**Zu bearbeitende Aufgaben**
1. Zitieren Sie aus der Quelle die Passage von „Als bremenferner Mensch“ bis einschließlich „Rage geraten muss.“.
2. Wer moderierte laut der Quelle die Sendung von Radio-Bremen-TV am Wahlabend?

Bremen-Wahl im Fernsehen »Ich darf fünf Mal drücken, bis die Wählerwanderung hier sichtbar wird«

Bremer Spitzenkandidaten Imhoff, Bovenschulte am Wahlabend: »Denn das gehört sich so in einer Demokratie«
Foto: Sina Schuldt / dpaDieser Artikel gehört zum Angebot von SPIEGEL+. Sie können ihn auch ohne Abonnement lesen, weil er Ihnen geschenkt wurde.
Als bremenferner Mensch konnte man an diesem Sonntagabend einiges lernen. Es gibt dort einen SPD-Bürgermeister, der wegen seiner »präsidialen Leutseligkeit« im Amt bestätigt wurde. Es gab einen nicht minder leutseligen CDU-Herausforderer, der erneut gescheitert ist und das »zum Mäusemelken« findet. Es gab dort eine grüne Spitzenkandidatin, die ökologische Politik »mit der Brechstange« durchsetzen wollte und dafür abgestraft wurde. Es gab einen windschnittigen FDP-Kandidaten, der, wie bei den Liberalen üblich, trotz seiner Aerodynamik vor der Fünfprozenthürde zittern musste. Und es gibt einen transpirationsfreudigen Bürger in Wut, der über das Ergebnis seiner »konservativen« Partei gewiss nicht in Rage geraten muss.
So stellt sich’s nach eingehendem Vorabendstudium von Radio-Bremen-TV dar, erste Adresse for all things Bremen. Dort moderierte Andreas Neumann mit erfreulich angriffslustiger Onkeligkeit, durch konzise Tortendiagramme unterstützt von Jörg »Jetzt hat mein Screen hier so’n bißchen Ladehemmung« Schönenborn.
Schon kurz nach 18 Uhr läuft Neumann der SPD-Generalsekretär Kevin Kühnert vor die publizistische Flinte: »Herr Kühnert, puh!«, kommentiert der Moderator das glimpfliche bis erfreuliche Ergebnis für die Sozialdemokratie: »Wie erleichtert sind Sie?«.
Kühnert ist sehr erleichtert, darf das aber amtsgemäß nicht so zeigen. Er redet lieber von »deutlichen Zuwächsen bei der Kompetenzzuschreibung, was wir toll finden«. Den wiedergewählten Leutseligkeitspräsidenten Andreas Bovenschulte nennt er »Teil unseres sozialen Gewissens in Deutschland«. Dieser spezielle Teil des Gewissens habe »auch innenpolitische Impulse gesetzt«.

**Extrahierte Datensätze**
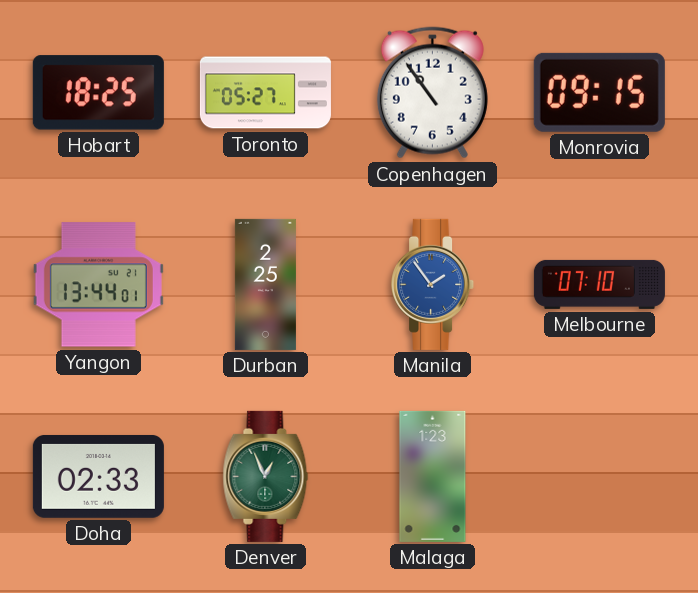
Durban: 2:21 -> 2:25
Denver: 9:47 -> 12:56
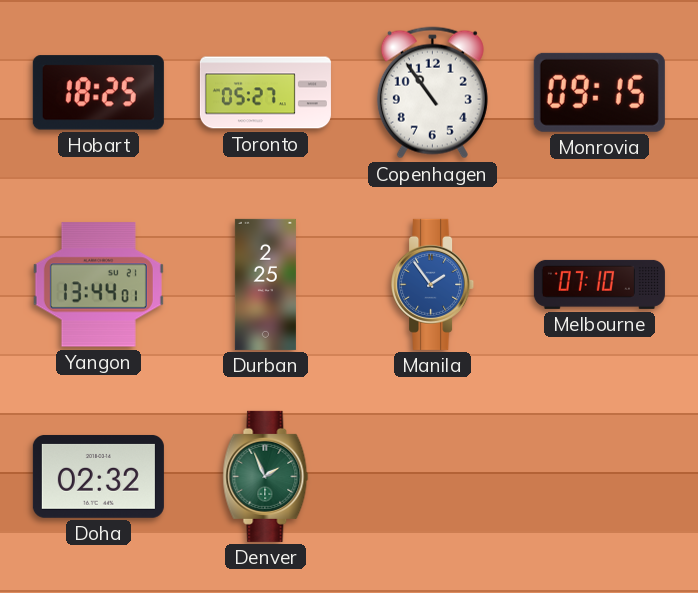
Doha: 02:33 -> 02:32
Denver: 12:56 -> 1:56
Malaga: 1:23 -> none
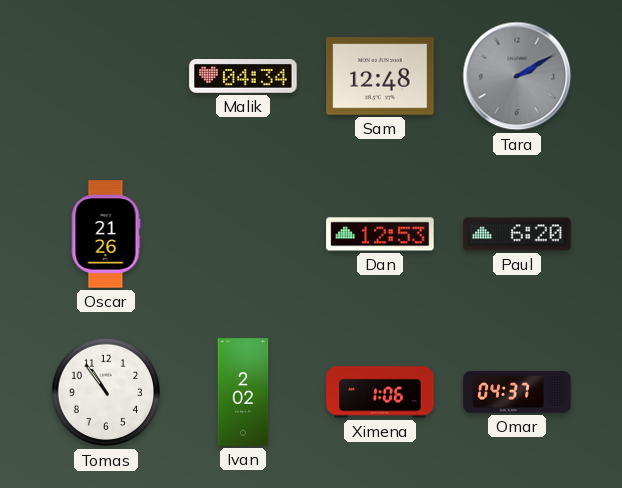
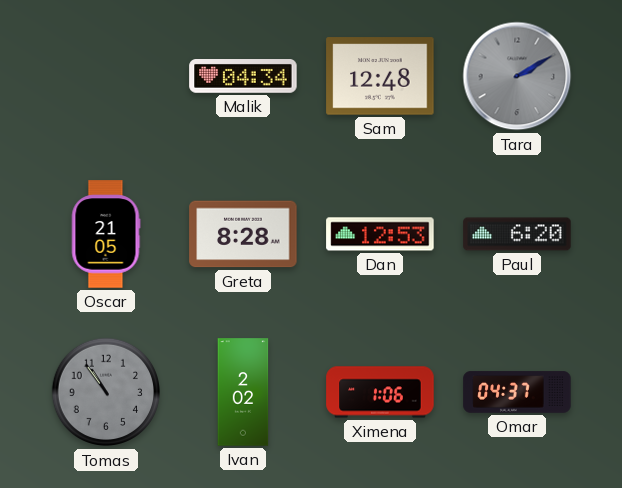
Oscar: 21:26 -> 21:05
Greta: none -> 8:28
Tomas dial: white -> grey
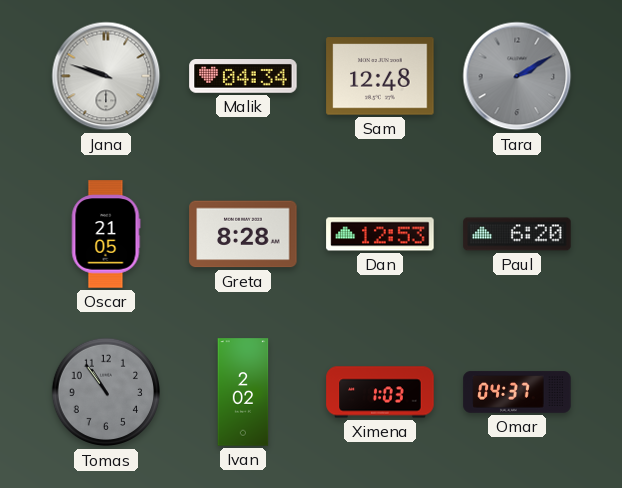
Jana: none -> 9:48
Ximena: 1:06 -> 1:03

**Ergebnisse der Aufgaben**
1.
Als bremenferner Mensch konnte man an diesem Sonntagabend einiges lernen. Es gibt dort einen SPD-Bürgermeister, der wegen seiner »präsidialen Leutseligkeit« im Amt bestätigt wurde. Es gab einen nicht minder leutseligen CDU-Herausforderer, der erneut gescheitert ist und das »zum Mäusemelken« findet. Es gab dort eine grüne Spitzenkandidatin, die ökologische Politik »mit der Brechstange« durchsetzen wollte und dafür abgestraft wurde. Es gab einen windschnittigen FDP-Kandidaten, der, wie bei den Liberalen üblich, trotz seiner Aerodynamik vor der Fünfprozenthürde zittern musste. Und es gibt einen transpirationsfreudigen Bürger in Wut, der über das Ergebnis seiner »konservativen« Partei gewiss nicht in Rage geraten muss.

2. Andreas Neumann